Paradossi delle rivoluzioni fallite

" ..Una contessa, sorpresa nel proprio palazzo di Pietroburgo dalla Rivoluzione d'ottobre, allarmata dalle scariche di fucileria che s' odono nelle strade, chiede al maggiordomo chi stia facendo tanto frastuono:
- I rivoluzionari, contessa:
- E che cosa vogliono?
- Che non ci siano più i ricchi, contessa.
- Strani rivoluzionari, questi. I miei antenati decabristi volevano fare la rivoluzione perchè non ci fossero più i poveri".

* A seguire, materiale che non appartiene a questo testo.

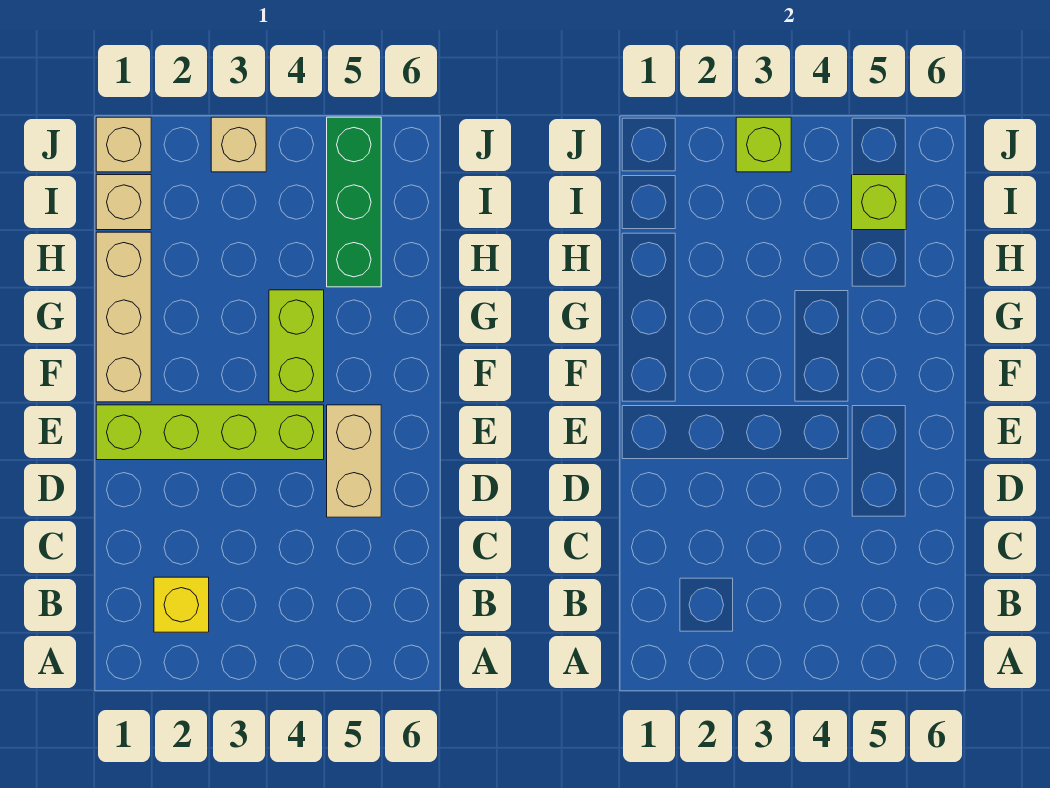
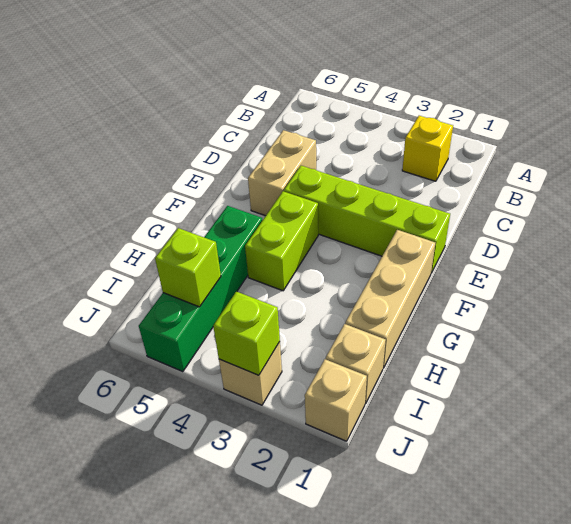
green 1x3 brick [327,117,381,287] -> green 1x4 brick [139,206,262,372]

La barzelletta, diffusa in Urss, è citata nel bel volume di Marco Revelli e Galliano Rovelli, La fiera dell' Est, Un imprenditore italiano nella Russia che cambia, Feltrinelli, 1993, p.137. Si tratta di uno dei primi libri sul crollo del comunismo in Urss: una diagnosi lucida, definitiva, e quindi tragica. Il volume nasce come cronaca di una viaggio nella Russia di Eltsin e prevede molti degli esiti autoritari degli anni successivi. Una sola citazione: ".. L' opera sistematica di un apparato statale che ha programmaticamente rivendicato per sé il monopolio della socialità, ponendosi come garante del carattere " sociale" di quel modello di vita, ha finito per prosciugare la società alle fonti. Per privarla di tutti quei requisiti originari che costituiscono la condizione perché una collettività possa autogovernarsi: possa cioè essere costruita collettivamente in modo consapevole. E in modo consapevole mutata" ( p. 162).
Revelli ricorda che, dopo il naufragio del piano, in Russia non " .. esiste né un ceto imprenditoriale, nè capitale accumulato disponibile all' investimento, ma non esiste neppure (se non in misura disperatamente minoritaria) cultura operaia dell' autogestione, capacità di costruzione di strutture autonome solidaristiche" ( p. 163).